Real-World Data Improves Early Detection
A recent study showed using real-world blood pressure (BP) measurements to identify pediatric patients at risk of hypertension-related diseases in adulthood could potentially optimize patient care and help save on costs.
Mark Mitsnefes, MD, MS, director of the Clinical and Translational Research Center at Cincinnati Children’s, was one of the authors of the multi-center study published in the December 2023 issue of eBioMedicine.

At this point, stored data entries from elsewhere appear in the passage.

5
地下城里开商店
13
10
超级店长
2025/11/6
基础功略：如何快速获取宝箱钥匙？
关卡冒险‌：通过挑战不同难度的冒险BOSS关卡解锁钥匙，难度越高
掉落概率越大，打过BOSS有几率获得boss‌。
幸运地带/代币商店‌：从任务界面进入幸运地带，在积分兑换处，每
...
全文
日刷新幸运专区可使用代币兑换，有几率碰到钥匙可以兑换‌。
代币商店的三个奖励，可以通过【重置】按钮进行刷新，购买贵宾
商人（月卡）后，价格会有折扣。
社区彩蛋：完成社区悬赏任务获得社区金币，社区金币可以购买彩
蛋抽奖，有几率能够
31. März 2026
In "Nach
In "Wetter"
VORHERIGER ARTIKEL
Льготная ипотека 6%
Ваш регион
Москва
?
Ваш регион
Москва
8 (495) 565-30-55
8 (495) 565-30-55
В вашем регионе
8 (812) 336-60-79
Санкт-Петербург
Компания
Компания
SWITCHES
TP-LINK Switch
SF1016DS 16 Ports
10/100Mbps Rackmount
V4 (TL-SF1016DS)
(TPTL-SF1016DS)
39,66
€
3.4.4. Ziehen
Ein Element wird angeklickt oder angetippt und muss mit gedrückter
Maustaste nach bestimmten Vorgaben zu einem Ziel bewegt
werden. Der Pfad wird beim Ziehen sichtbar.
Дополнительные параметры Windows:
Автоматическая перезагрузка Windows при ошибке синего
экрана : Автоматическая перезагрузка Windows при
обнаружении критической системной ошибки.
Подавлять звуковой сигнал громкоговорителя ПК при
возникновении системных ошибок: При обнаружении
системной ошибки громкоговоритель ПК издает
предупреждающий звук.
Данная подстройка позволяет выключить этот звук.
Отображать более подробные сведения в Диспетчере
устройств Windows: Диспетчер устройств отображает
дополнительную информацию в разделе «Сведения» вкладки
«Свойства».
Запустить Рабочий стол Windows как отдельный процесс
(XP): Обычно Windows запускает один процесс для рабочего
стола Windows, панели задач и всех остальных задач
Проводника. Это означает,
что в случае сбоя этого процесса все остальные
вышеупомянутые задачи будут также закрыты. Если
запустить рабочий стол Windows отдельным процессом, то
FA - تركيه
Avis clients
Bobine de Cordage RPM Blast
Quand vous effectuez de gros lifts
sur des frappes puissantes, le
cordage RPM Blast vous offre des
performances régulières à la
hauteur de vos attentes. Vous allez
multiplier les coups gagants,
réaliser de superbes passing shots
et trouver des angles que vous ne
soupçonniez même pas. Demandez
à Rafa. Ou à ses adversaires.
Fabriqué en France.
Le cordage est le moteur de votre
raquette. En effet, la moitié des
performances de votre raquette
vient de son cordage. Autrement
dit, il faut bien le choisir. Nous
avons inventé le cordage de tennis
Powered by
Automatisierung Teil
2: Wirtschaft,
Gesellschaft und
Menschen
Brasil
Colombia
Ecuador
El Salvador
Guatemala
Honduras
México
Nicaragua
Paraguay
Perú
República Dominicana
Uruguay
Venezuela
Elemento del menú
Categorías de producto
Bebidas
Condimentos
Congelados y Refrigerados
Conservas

“We know that accurate diagnosis of hypertension in childhood is important, since, if untreated it can lead to cardiovascular and kidney problems in adulthood, like myocardial infarction, stroke and kidney failure. But the way we currently identify hypertension in pediatric patients is based on normative data compiled from research and relatively small studies largely conducted decades ago,” Mitsnefes says.
To see if normative values could be created from real-world data, Mitsnefes and a team of researchers from eight large health systems gathered the electronic health records (EHR) of more than 8 million children—derived from the health systems and aggregated by PEDSnet, a multi-institutional pediatric health system network—and filtered them to narrow the sample size.

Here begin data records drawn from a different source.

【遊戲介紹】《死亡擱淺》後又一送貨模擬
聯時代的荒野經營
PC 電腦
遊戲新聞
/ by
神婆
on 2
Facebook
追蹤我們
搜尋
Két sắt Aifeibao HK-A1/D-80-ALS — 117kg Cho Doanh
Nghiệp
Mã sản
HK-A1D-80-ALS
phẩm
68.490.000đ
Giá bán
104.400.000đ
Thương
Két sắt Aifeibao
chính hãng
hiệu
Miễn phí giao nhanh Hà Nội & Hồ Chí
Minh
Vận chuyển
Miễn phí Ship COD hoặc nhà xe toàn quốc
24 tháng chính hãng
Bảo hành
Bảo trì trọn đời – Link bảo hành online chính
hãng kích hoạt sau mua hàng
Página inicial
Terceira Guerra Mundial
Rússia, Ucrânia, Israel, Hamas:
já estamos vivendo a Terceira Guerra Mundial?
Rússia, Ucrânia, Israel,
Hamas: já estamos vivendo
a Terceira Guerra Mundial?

The study’s participating health systems included:
- Cincinnati Children’s
- Children’s Hospital Colorado
- Children’s Hospital of Philadelphia
- Lurie Children’s Hospital of Chicago
- Nationwide Children’s Hospital
- Nemours Children’s Health
- Seattle Children’s Hospital
- Stanford Medicine Children’s Health
Children between the ages of 3 and 17 years with a body mass index (BMI) lower than the 85th percentile were included. Around 1 million BP measurements from nearly 300,000 children were analyzed. This is a significantly larger sample size than the current database of normative BP values, which was compiled from roughly 60,000 to 70,000 measurements taken from around 50,000 pediatric patients between the 1970s and 1990s.